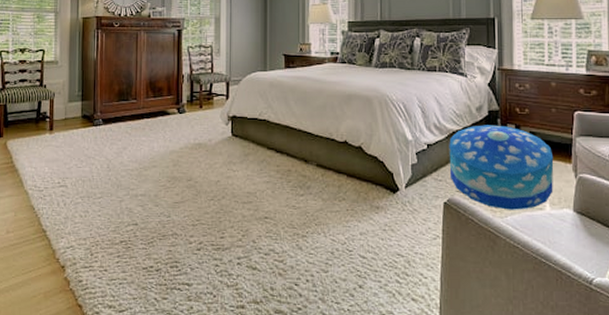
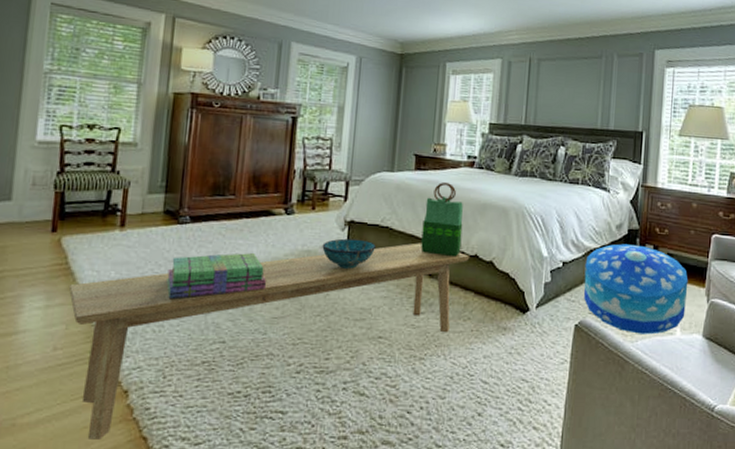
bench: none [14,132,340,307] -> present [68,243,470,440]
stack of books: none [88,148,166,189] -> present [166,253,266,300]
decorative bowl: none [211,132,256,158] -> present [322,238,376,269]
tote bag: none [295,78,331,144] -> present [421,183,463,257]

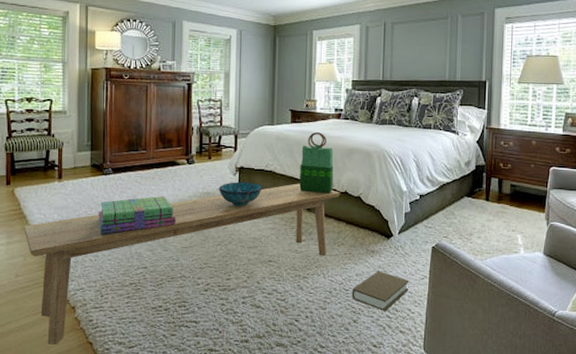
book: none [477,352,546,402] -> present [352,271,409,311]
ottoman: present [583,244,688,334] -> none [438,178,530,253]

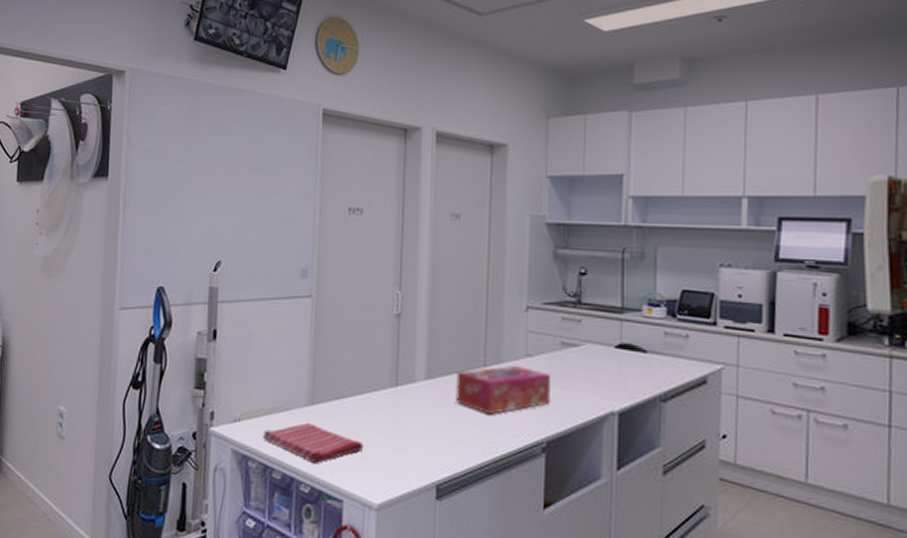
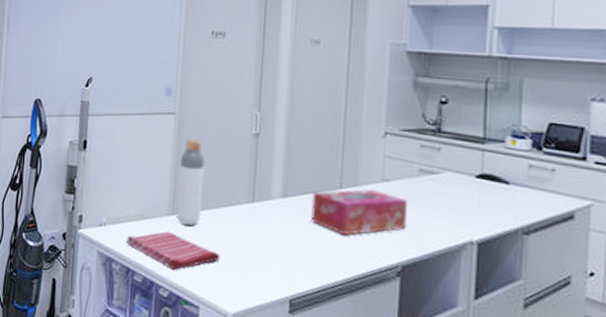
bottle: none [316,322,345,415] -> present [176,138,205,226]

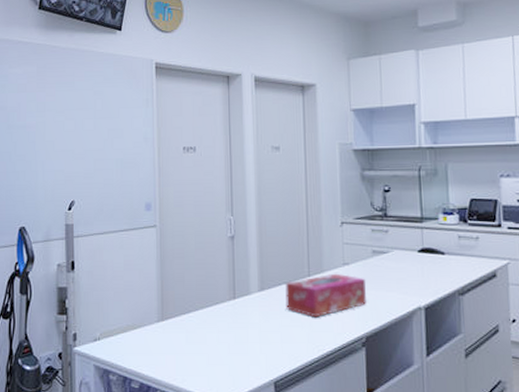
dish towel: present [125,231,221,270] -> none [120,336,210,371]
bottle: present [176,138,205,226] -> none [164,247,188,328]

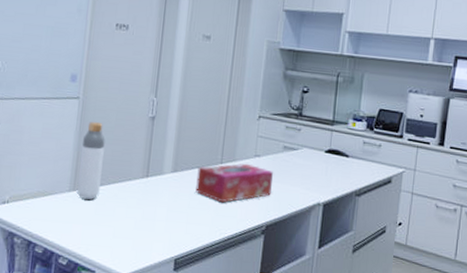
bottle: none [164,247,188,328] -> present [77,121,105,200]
********
#### WHAT IS BEING ASKED:
Check the records above and copy each line that has the string "bottle".

#### RESULT OF THIS TASK:
bottle: none [316,322,345,415] -> present [176,138,205,226]
bottle: present [176,138,205,226] -> none [164,247,188,328]
bottle: none [164,247,188,328] -> present [77,121,105,200]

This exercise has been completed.